[Opening Text excerpt section]

You will loose sensitivity in bass with isobaric, with or without BSC ... but I am not sure how the midrange will be

You may just as well use only one woofer, or maybe with a passive slave

Its not the simple answer, but all part of the sensitivity issue
 
sreten said:

FWIW after implementing baffle step the allegedly 94dB tweeter
will need attenuating 12dB or so to match the BSC equalised
82dB or so sensitivity (from 87dB) of the isobaric array.

:)/sreten.


Sreten answered your question right there. Forget the iso setup. This isn't a subwoofer. Assuming a conventional arrangement adn the woofers in parallel: 87db + 6 dB = 93 dB @ 2.83v Now baffle loss will result in 93dB - 6 dB = 87 dB at the lower frequencies. Because of the loss we institute what's known as Baffle Step Correction, which means dropping the upper frequencies so that response is flat. Full BSC would be 6 dB, resulting in an 87 dB @ 2.83v across the woofers' response, in this case the tweeter would need to be dropped 7 dB (94-87=7). Understand? Now you may not opt for full BSC, maybe you go with 4 dB instead. Now the woofers would be about 89 dB in the crossover area, resulting in 5 dB drop of the tweeter.

[Closing Text excerpt section]
[Opening Given entries section]

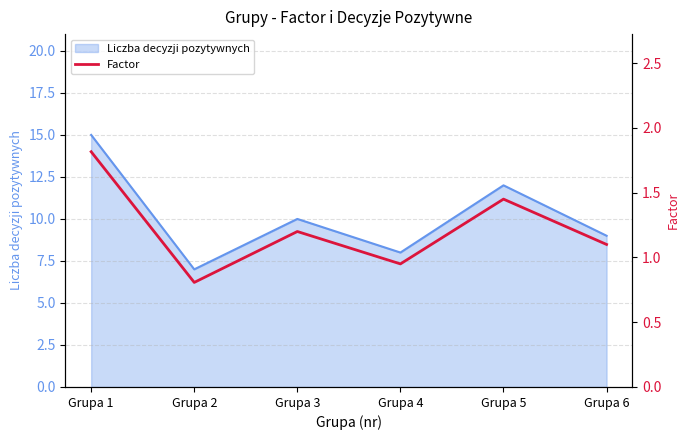

The value at Grupa 3 is 1.2. True or false?

True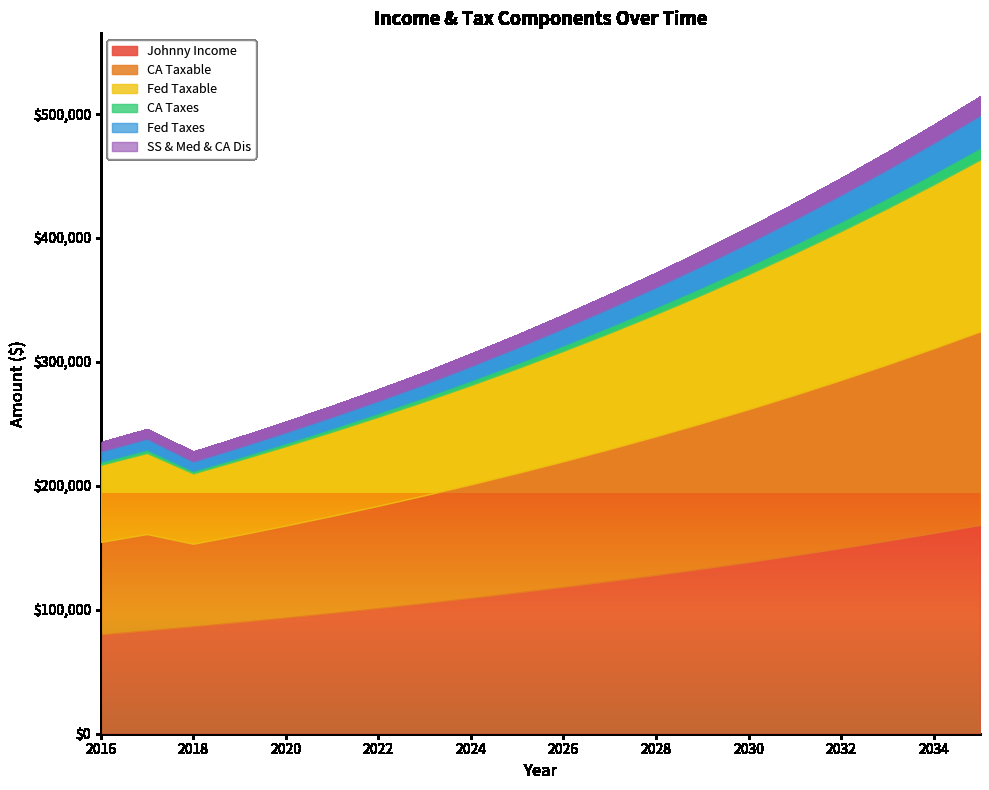

What is the difference between the highest and lowest values at 2034?

153258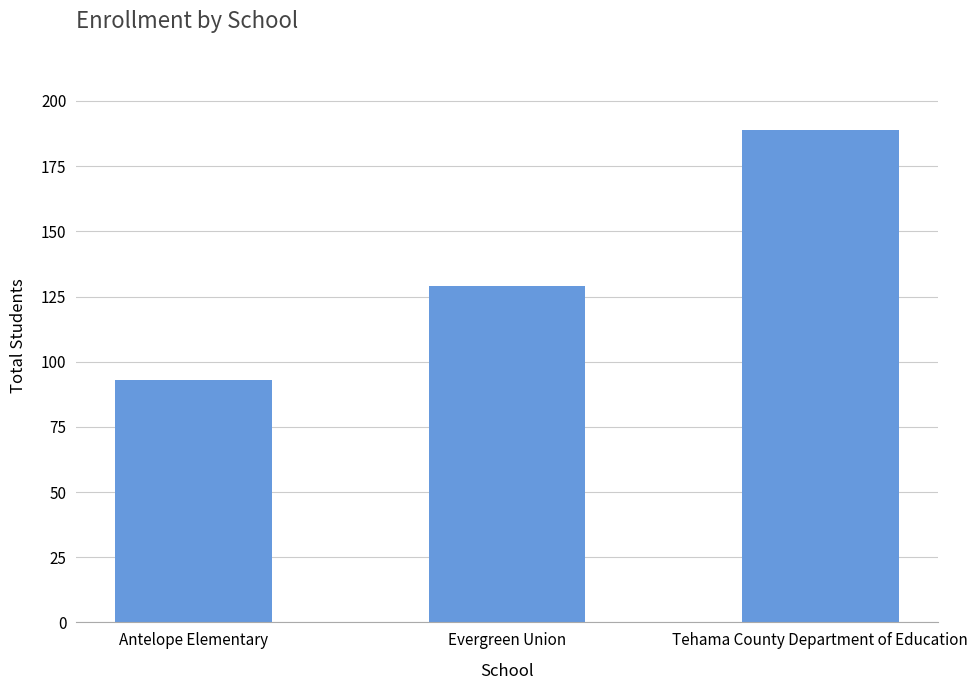

How many data points are less than 129?

1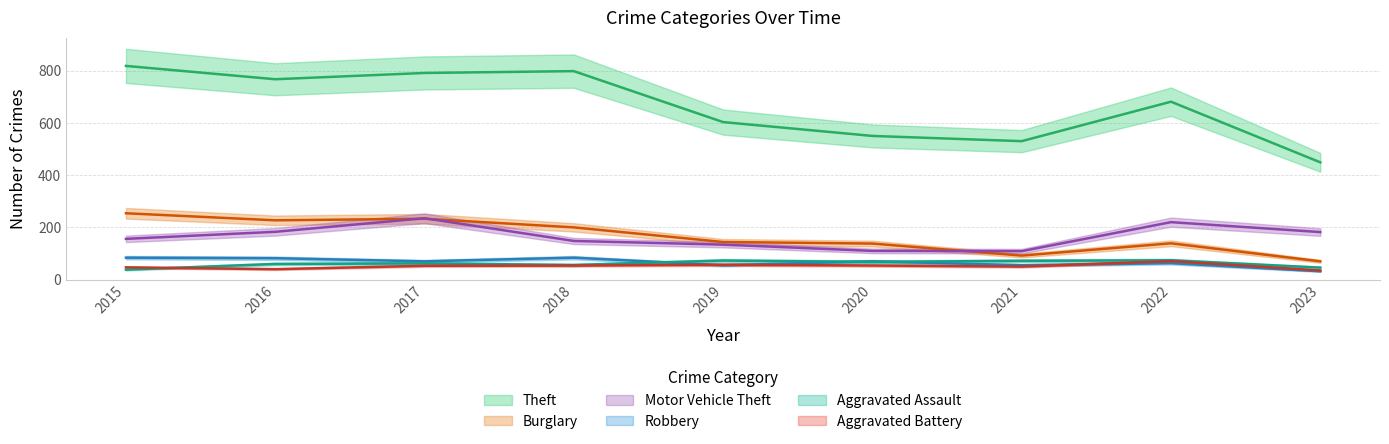

True or false: Burglary and Aggravated Assault intersect in this chart.

False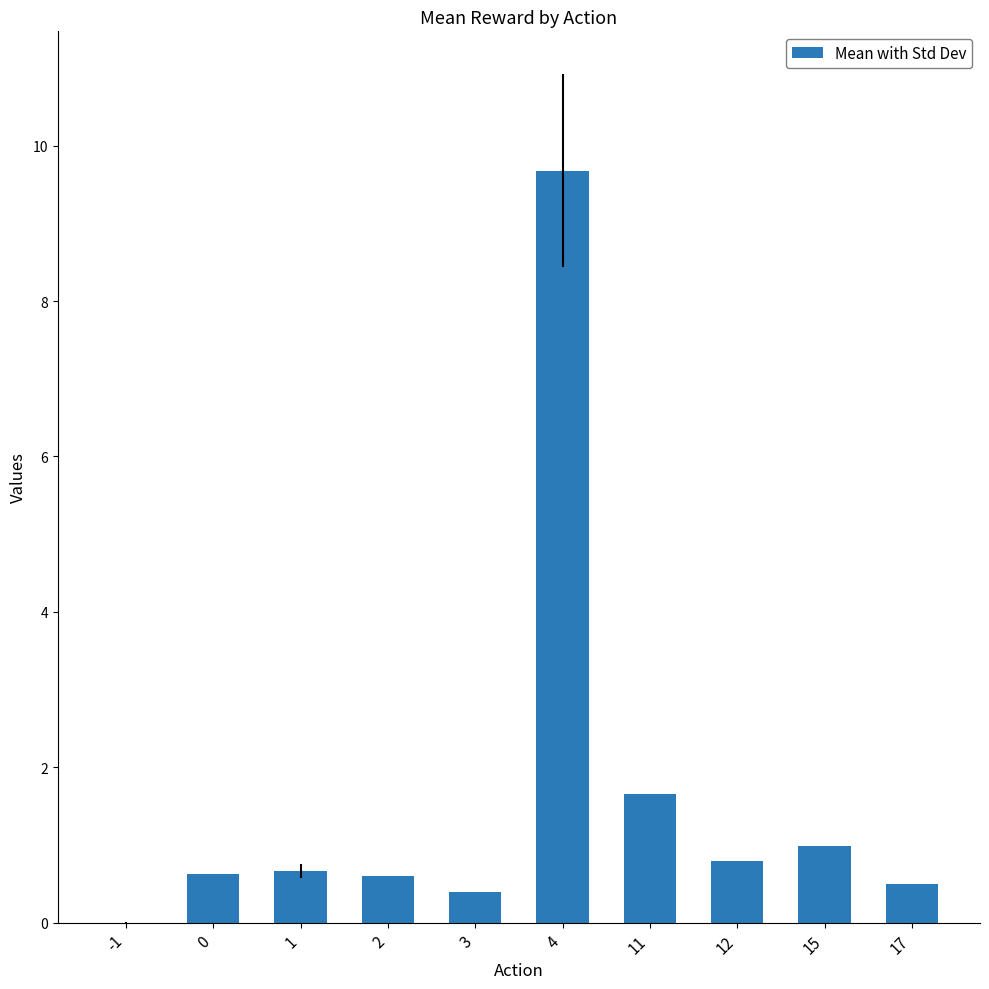

What is the sum of the values at 12 and 17?

1.3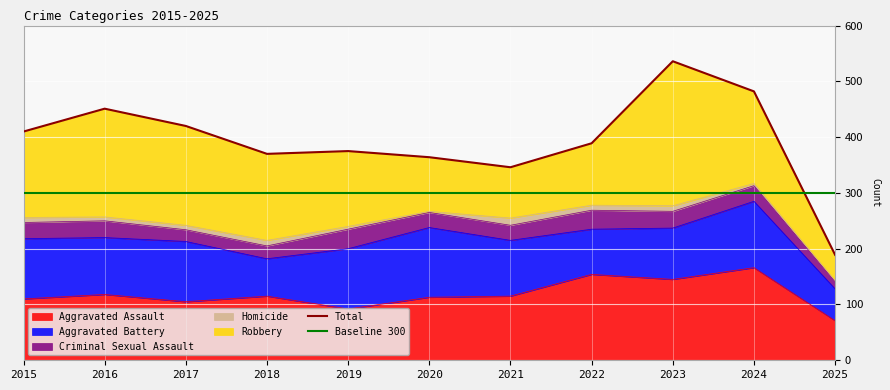

True or false: Total has a value of 741 at 2024.

False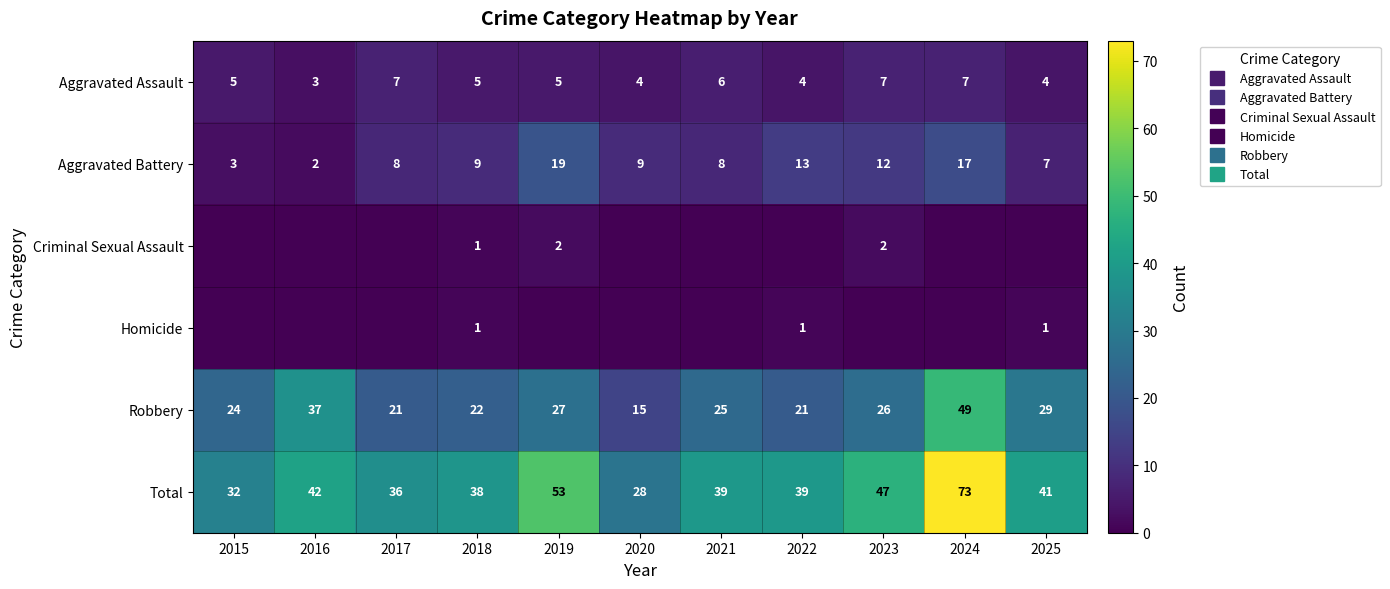

Which series has the widest spread of values?

Total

[Closing Given entries section]

Required work:
A. In the forum discussion on baffle step correction, list every amount by which the tweeter would need to be attenuated or dropped, along with the setup each amount applies to.
B. Extend the forum discussion on baffle step correction, beginning right after its last sentence.

Results of the tasks:
A.
- About 12 dB, for the isobaric array after baffle step correction, with sensitivity falling to about 82 dB
- 7 dB, for two woofers in parallel with full 6 dB baffle step correction (94 − 87 = 7)
- 5 dB, for two woofers in parallel with 4 dB of baffle step correction, leaving the woofers at about 89 dB in the crossover area

B.
I know diy has its appeal, but like many things in life, sometimes we must admit we may not have the aptitude to actually do it. I'm sure there are plenty of commercial designs that you can buy at your local dealer that you would be happy with.
 
BSC is not a discrete circuit that you can "see", it's built into the XO design, even a first order one, by any manufacturer worth his salt.

I guarantee the B&W implements BSC. Thawach you seem very enthusiastic about this hobby, you should check out some of the technical literature to get a good scientific grounding. Loudspeaker Design Cookbook or High Performance Loudspeakers would be a good place to start.
 
augeroro

I know you may be right.I suggest him that's not too difficult. He may be do or not . He thinks by himself. But you tell him may be difficult. And tell him to buy. I ask you. Is it hobby? The thing that I do. What am i wrong? About the book don't tell me. I have a lot more than you think. Please stop you mouth. And go away.
If you are not stop reply. I will reply forever.


:hot:
Thawach
 
Hello. sreten
I am sorry to do that with you. I know that you are a good gentle man. you try to help everyone to know.You are the best man really. Today is a christmas day.I hope you are happy.
And 1 january 2008 is a new year(Thailand). I hope everyone on this broad to be happy(send before).

Twojz
Here is the link about baffle step correction simulator
that i ever used.

http://www.pvconsultants.com/audio/diffraction/downloadbds.htm
 
Hear is new epos speaker.


Someone tell me please. i don't understand why the epos sound engineers don't interest to design baffle step circuit in those speakers.


;)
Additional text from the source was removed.